— Start of Page extract —

Cannot recover when any changelog topic partition becomes empty (as a result of some retention policy) #597

cristianmatache · 2023-12-29T19:34:41Z

Checklist

I have included information about relevant versions
I have verified that the issue persists when using the master branch of Faust.

Steps to reproduce

if a topic partition is not empty: low watermark = minimum/earliest available offset, high watermark = maximum/latest available offset +1
if a topic partition is empty low watermark = high watermark

A changelog topic can become empty as a result of a Kafka cleanup policy (i.e., time/sized-based retention)
The case when the topic is empty is not handled properly in Faust recovery.

The recovery service needs to replay messages between low watermark (earliest offset) to high watermark - 1 (latest offset). Faust does this for the active and the standby partitions. Afterwards, it runs some consistency checks.

Active partitions

Let's start with the active partitions:

Building highwaters for active partitions

faust/faust/tables/recovery.py

Lines 387 to 393 in 6588a97

    
           self.log.dev("Build highwaters for active partitions") 
        
           await self._wait( 
        
               T(self._build_highwaters)( 
        
                   consumer, assigned_active_tps, active_highwaters, "active" 
        
               ), 
        
               timeout=self.app.conf.broker_request_timeout, 
        
           )

faust/faust/tables/recovery.py

Lines 655 to 664 in 6588a97

    
           async def _build_highwaters( 
        
               self, consumer: ConsumerT, tps: Set[TP], destination: Counter[TP], title: str 
        
           ) -> None: 
        
               # -- Build highwater 
        
               highwaters = await consumer.highwaters(*tps) 
        
               highwaters = { 
        
                   # FIXME the -1 here is because of the way we commit offsets 
        
                   tp: value - 1 if value is not None else -1 
        
                   for tp, value in highwaters.items() 
        
               }

If the partition is empty high - 1 does not exist, and the recovery will fail. There is even a FIXME in building the highwaters. In my opinion, it would be better to also get the low watermarks and -1 if high is None or low == high else high - 1

Building earliest offsets for active partitions

faust/faust/tables/recovery.py

Lines 396 to 401 in 6588a97

    
           await self._wait( 
        
               T(self._build_offsets)( 
        
                   consumer, assigned_active_tps, active_offsets, "active"

— End of Page extract —

= Written request 1 =
Put the dataset excerpt entries into a Markdown table with the columns Row and Line, covering everything from the line containing "locality: Comisaría del" down to the line containing "collector number: 51158" and leaving out blank lines.

— Start of Supplied data —

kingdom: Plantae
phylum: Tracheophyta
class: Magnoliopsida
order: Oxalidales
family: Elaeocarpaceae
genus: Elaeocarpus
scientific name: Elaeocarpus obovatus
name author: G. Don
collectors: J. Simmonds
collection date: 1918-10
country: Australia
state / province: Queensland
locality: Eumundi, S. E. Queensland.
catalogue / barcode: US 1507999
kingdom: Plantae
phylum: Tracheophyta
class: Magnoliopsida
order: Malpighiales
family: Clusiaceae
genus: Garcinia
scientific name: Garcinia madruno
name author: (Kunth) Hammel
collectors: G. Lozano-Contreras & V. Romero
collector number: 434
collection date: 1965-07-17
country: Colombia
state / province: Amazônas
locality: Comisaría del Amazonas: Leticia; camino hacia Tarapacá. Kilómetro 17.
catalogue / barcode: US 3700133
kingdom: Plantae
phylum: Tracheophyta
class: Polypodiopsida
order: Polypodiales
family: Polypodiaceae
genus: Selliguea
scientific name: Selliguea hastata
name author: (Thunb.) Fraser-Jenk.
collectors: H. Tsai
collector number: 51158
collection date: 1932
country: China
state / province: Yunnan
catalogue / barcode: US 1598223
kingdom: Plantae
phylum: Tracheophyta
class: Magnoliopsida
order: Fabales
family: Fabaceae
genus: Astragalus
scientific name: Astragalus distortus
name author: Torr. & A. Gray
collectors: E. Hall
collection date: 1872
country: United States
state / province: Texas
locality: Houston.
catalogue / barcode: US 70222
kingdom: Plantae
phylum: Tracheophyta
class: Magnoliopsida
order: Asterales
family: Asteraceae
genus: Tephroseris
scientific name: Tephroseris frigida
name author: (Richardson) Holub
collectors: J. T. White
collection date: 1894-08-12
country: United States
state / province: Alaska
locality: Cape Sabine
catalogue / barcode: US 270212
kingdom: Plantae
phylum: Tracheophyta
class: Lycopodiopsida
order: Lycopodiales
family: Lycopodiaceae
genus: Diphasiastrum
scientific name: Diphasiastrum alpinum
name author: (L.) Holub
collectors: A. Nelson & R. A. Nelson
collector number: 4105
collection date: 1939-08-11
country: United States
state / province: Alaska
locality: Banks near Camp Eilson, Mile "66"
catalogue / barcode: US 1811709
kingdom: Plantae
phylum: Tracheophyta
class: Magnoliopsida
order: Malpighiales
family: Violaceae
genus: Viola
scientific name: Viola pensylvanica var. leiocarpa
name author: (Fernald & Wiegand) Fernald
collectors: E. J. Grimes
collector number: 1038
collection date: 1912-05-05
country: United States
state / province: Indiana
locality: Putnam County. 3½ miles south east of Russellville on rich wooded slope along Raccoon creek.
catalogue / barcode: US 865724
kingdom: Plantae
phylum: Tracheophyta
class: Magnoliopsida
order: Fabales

— End of Supplied data —

= Written request 2 =
Answer these questions about the Faust recovery issue above:
(a) For an empty topic partition, how does the low watermark compare with the high watermark?
(b) What Kafka cleanup policy is named as a way a changelog topic can become empty?
(c) After replaying messages for the active and standby partitions, what does Faust run?

= Complete response 1 =
| Row | Line |
|---|---|
| 1 | locality: Comisaría del Amazonas: Leticia; camino hacia Tarapacá. Kilómetro 17. |
| 2 | catalogue / barcode: US 3700133 |
| 3 | kingdom: Plantae |
| 4 | phylum: Tracheophyta |
| 5 | class: Polypodiopsida |
| 6 | order: Polypodiales |
| 7 | family: Polypodiaceae |
| 8 | genus: Selliguea |
| 9 | scientific name: Selliguea hastata |
| 10 | name author: (Thunb.) Fraser-Jenk. |
| 11 | collectors: H. Tsai |
| 12 | collector number: 51158 |

= Complete response 2 =
(a) The low watermark equals the high watermark.
(b) Time/size-based retention.
(c) Some consistency checks.